» Exercise requirements: Output every line of text in the data below as a JSON array of strings, one string per line, omitting blank lines.
### The records
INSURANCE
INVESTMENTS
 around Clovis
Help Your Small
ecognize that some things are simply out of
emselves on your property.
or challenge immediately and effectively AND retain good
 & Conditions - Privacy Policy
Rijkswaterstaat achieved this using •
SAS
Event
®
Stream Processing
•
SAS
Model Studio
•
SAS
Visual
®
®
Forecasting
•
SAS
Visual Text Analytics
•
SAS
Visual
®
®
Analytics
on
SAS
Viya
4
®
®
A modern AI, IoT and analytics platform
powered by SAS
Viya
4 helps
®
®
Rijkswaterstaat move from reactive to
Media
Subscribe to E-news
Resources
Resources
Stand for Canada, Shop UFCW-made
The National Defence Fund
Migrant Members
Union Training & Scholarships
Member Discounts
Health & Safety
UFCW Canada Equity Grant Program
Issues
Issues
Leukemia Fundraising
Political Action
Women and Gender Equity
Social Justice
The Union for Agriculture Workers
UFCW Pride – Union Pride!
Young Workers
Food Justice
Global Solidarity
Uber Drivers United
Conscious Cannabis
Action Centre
######
» Your solution:
[
  "INSURANCE",
  "INVESTMENTS",
  " around Clovis",
  "Help Your Small",
  "ecognize that some things are simply out of",
  "emselves on your property.",
  "or challenge immediately and effectively AND retain good",
  " & Conditions - Privacy Policy",
  "Rijkswaterstaat achieved this using •",
  "SAS",
  "Event",
  "®",
  "Stream Processing",
  "•",
  "SAS",
  "Model Studio",
  "•",
  "SAS",
  "Visual",
  "®",
  "®",
  "Forecasting",
  "•",
  "SAS",
  "Visual Text Analytics",
  "•",
  "SAS",
  "Visual",
  "®",
  "®",
  "Analytics",
  "on",
  "SAS",
  "Viya",
  "4",
  "®",
  "®",
  "A modern AI, IoT and analytics platform",
  "powered by SAS",
  "Viya",
  "4 helps",
  "®",
  "®",
  "Rijkswaterstaat move from reactive to",
  "Media",
  "Subscribe to E-news",
  "Resources",
  "Resources",
  "Stand for Canada, Shop UFCW-made",
  "The National Defence Fund",
  "Migrant Members",
  "Union Training & Scholarships",
  "Member Discounts",
  "Health & Safety",
  "UFCW Canada Equity Grant Program",
  "Issues",
  "Issues",
  "Leukemia Fundraising",
  "Political Action",
  "Women and Gender Equity",
  "Social Justice",
  "The Union for Agriculture Workers",
  "UFCW Pride – Union Pride!",
  "Young Workers",
  "Food Justice",
  "Global Solidarity",
  "Uber Drivers United",
  "Conscious Cannabis",
  "Action Centre"
]